─── INFORMATION SHOWN ───

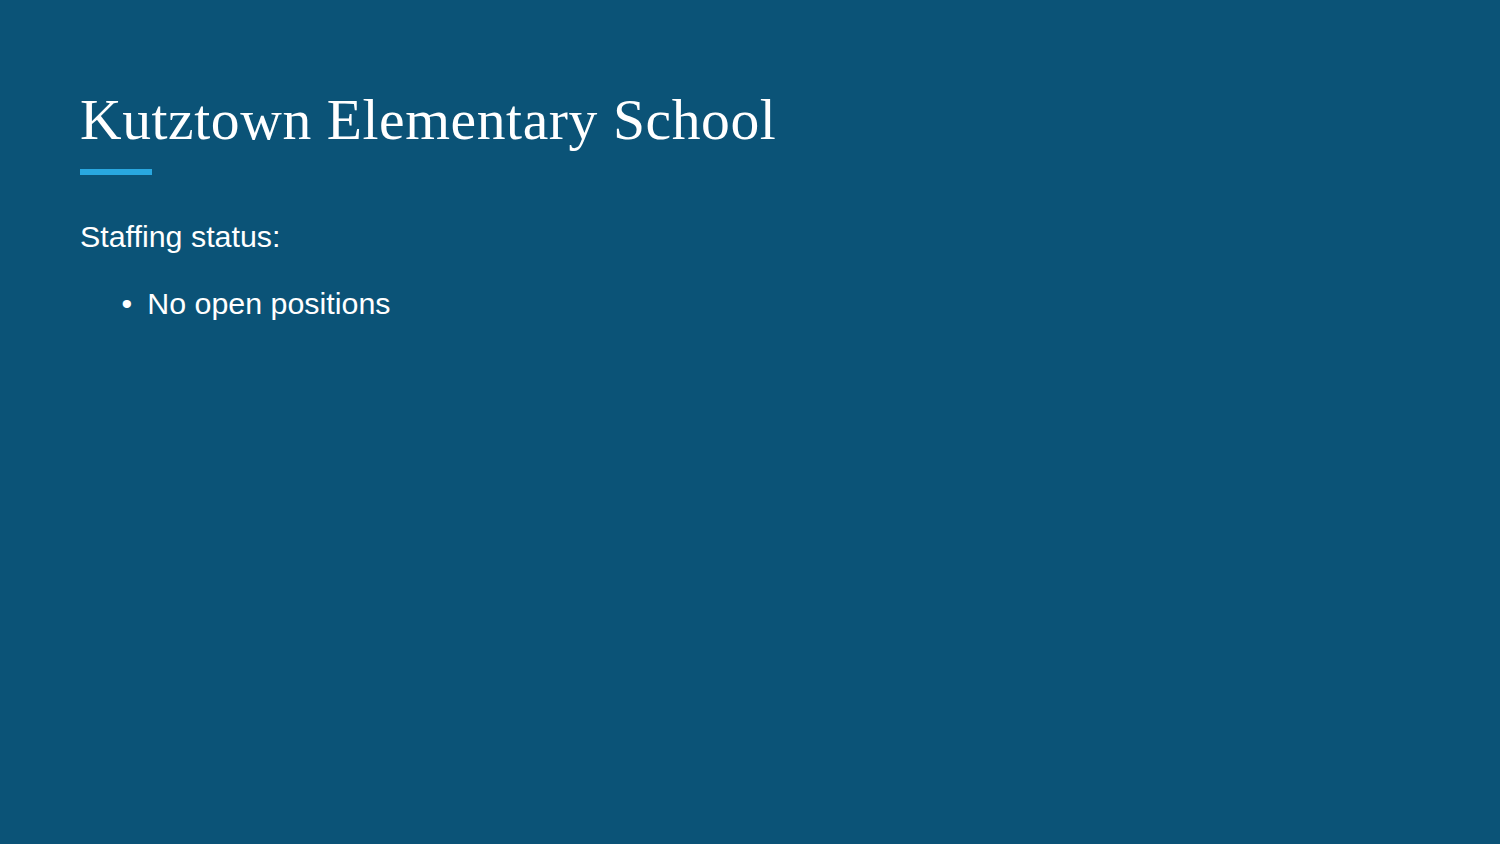Kutztown Elementary School
Staffing status:
No open positions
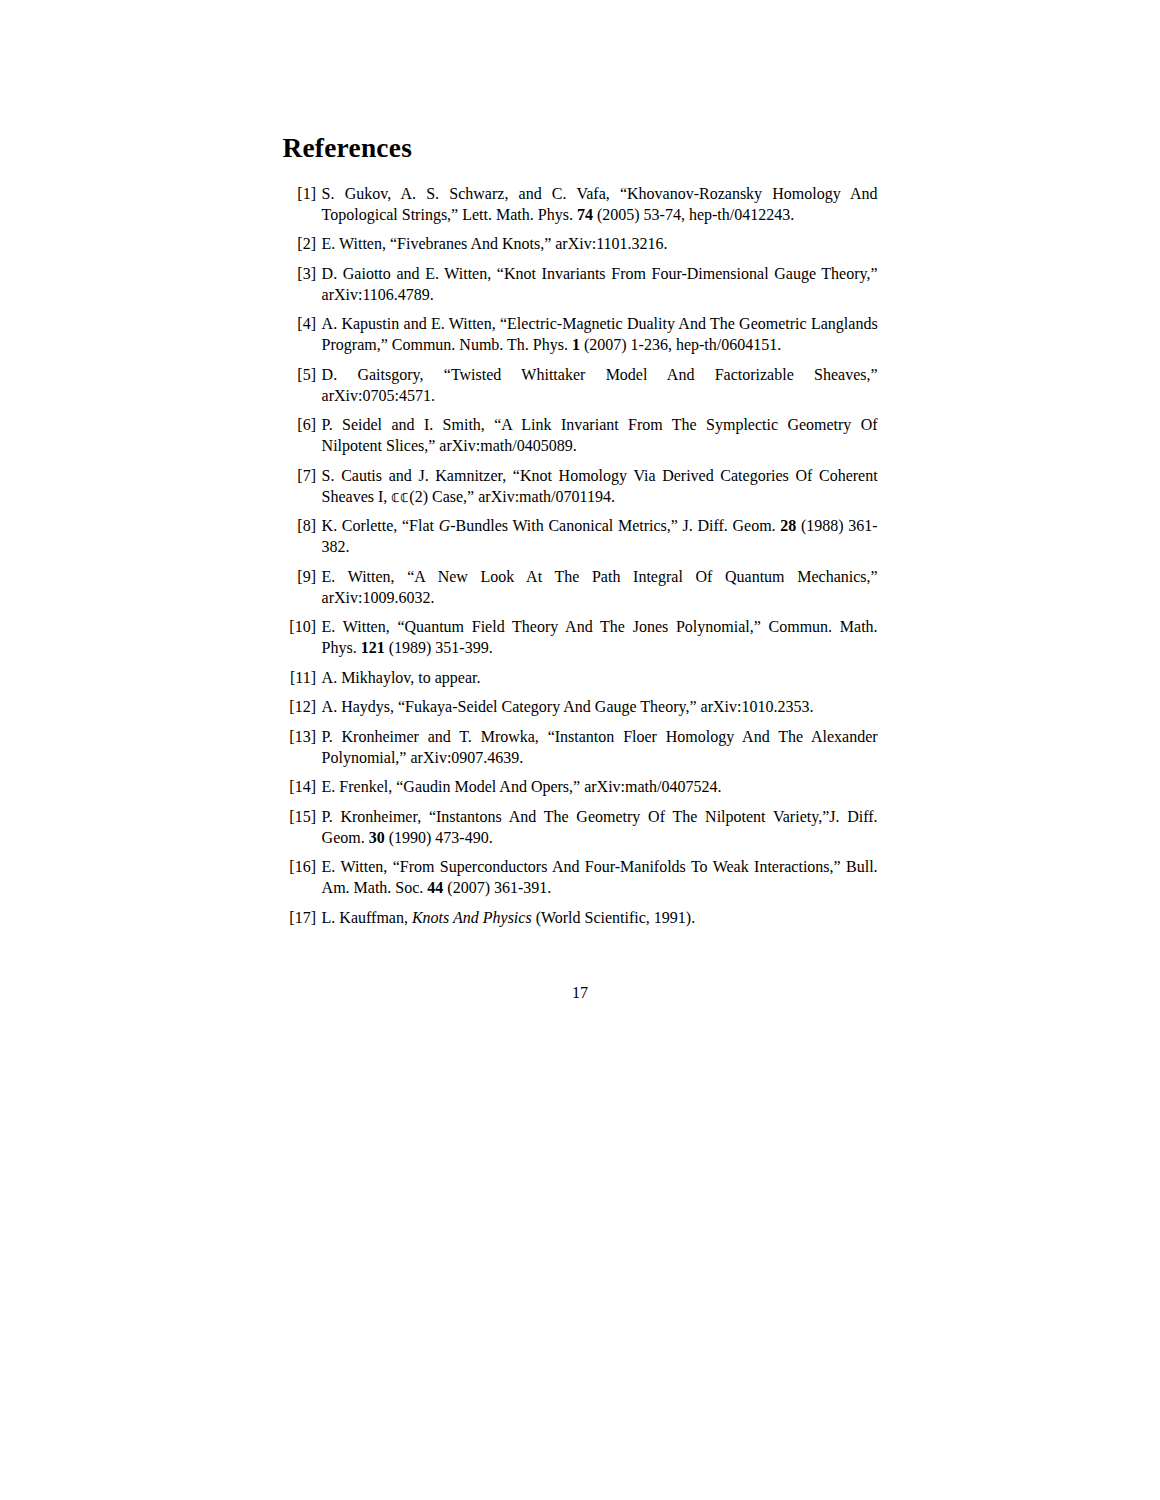References
[1] S. Gukov, A. S. Schwarz, and C. Vafa, “Khovanov-Rozansky Homology And Topological Strings,” Lett. Math. Phys. 74 (2005) 53-74, hep-th/0412243.
[2] E. Witten, “Fivebranes And Knots,” arXiv:1101.3216.
[3] D. Gaiotto and E. Witten, “Knot Invariants From Four-Dimensional Gauge Theory,” arXiv:1106.4789.
[4] A. Kapustin and E. Witten, “Electric-Magnetic Duality And The Geometric Langlands Program,” Commun. Numb. Th. Phys. 1 (2007) 1-236, hep-th/0604151.
[5] D. Gaitsgory, “Twisted Whittaker Model And Factorizable Sheaves,” arXiv:0705:4571.
[6] P. Seidel and I. Smith, “A Link Invariant From The Symplectic Geometry Of Nilpotent Slices,” arXiv:math/0405089.
[7] S. Cautis and J. Kamnitzer, “Knot Homology Via Derived Categories Of Coherent Sheaves I, 𝕔𝕔(2) Case,” arXiv:math/0701194.
[8] K. Corlette, “Flat G-Bundles With Canonical Metrics,” J. Diff. Geom. 28 (1988) 361-382.
[9] E. Witten, “A New Look At The Path Integral Of Quantum Mechanics,” arXiv:1009.6032.
[10] E. Witten, “Quantum Field Theory And The Jones Polynomial,” Commun. Math. Phys. 121 (1989) 351-399.
[11] A. Mikhaylov, to appear.
[12] A. Haydys, “Fukaya-Seidel Category And Gauge Theory,” arXiv:1010.2353.
[13] P. Kronheimer and T. Mrowka, “Instanton Floer Homology And The Alexander Polynomial,” arXiv:0907.4639.
[14] E. Frenkel, “Gaudin Model And Opers,” arXiv:math/0407524.
[15] P. Kronheimer, “Instantons And The Geometry Of The Nilpotent Variety,”J. Diff. Geom. 30 (1990) 473-490.
[16] E. Witten, “From Superconductors And Four-Manifolds To Weak Interactions,” Bull. Am. Math. Soc. 44 (2007) 361-391.
[17] L. Kauffman, Knots And Physics (World Scientific, 1991).
17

───

**WHAT YOU WILL DO**
All entries are to be retyped exactly. Omit any embedded images.

**RESULT FOR THIS TASK**
Kutztown Elementary School
Staffing status:
No open positions
References
[1] S. Gukov, A. S. Schwarz, and C. Vafa, “Khovanov-Rozansky Homology And Topological Strings,” Lett. Math. Phys. 74 (2005) 53-74, hep-th/0412243.
[2] E. Witten, “Fivebranes And Knots,” arXiv:1101.3216.
[3] D. Gaiotto and E. Witten, “Knot Invariants From Four-Dimensional Gauge Theory,” arXiv:1106.4789.
[4] A. Kapustin and E. Witten, “Electric-Magnetic Duality And The Geometric Langlands Program,” Commun. Numb. Th. Phys. 1 (2007) 1-236, hep-th/0604151.
[5] D. Gaitsgory, “Twisted Whittaker Model And Factorizable Sheaves,” arXiv:0705:4571.
[6] P. Seidel and I. Smith, “A Link Invariant From The Symplectic Geometry Of Nilpotent Slices,” arXiv:math/0405089.
[7] S. Cautis and J. Kamnitzer, “Knot Homology Via Derived Categories Of Coherent Sheaves I, 𝕔𝕔(2) Case,” arXiv:math/0701194.
[8] K. Corlette, “Flat G-Bundles With Canonical Metrics,” J. Diff. Geom. 28 (1988) 361-382.
[9] E. Witten, “A New Look At The Path Integral Of Quantum Mechanics,” arXiv:1009.6032.
[10] E. Witten, “Quantum Field Theory And The Jones Polynomial,” Commun. Math. Phys. 121 (1989) 351-399.
[11] A. Mikhaylov, to appear.
[12] A. Haydys, “Fukaya-Seidel Category And Gauge Theory,” arXiv:1010.2353.
[13] P. Kronheimer and T. Mrowka, “Instanton Floer Homology And The Alexander Polynomial,” arXiv:0907.4639.
[14] E. Frenkel, “Gaudin Model And Opers,” arXiv:math/0407524.
[15] P. Kronheimer, “Instantons And The Geometry Of The Nilpotent Variety,”J. Diff. Geom. 30 (1990) 473-490.
[16] E. Witten, “From Superconductors And Four-Manifolds To Weak Interactions,” Bull. Am. Math. Soc. 44 (2007) 361-391.
[17] L. Kauffman, Knots And Physics (World Scientific, 1991).
17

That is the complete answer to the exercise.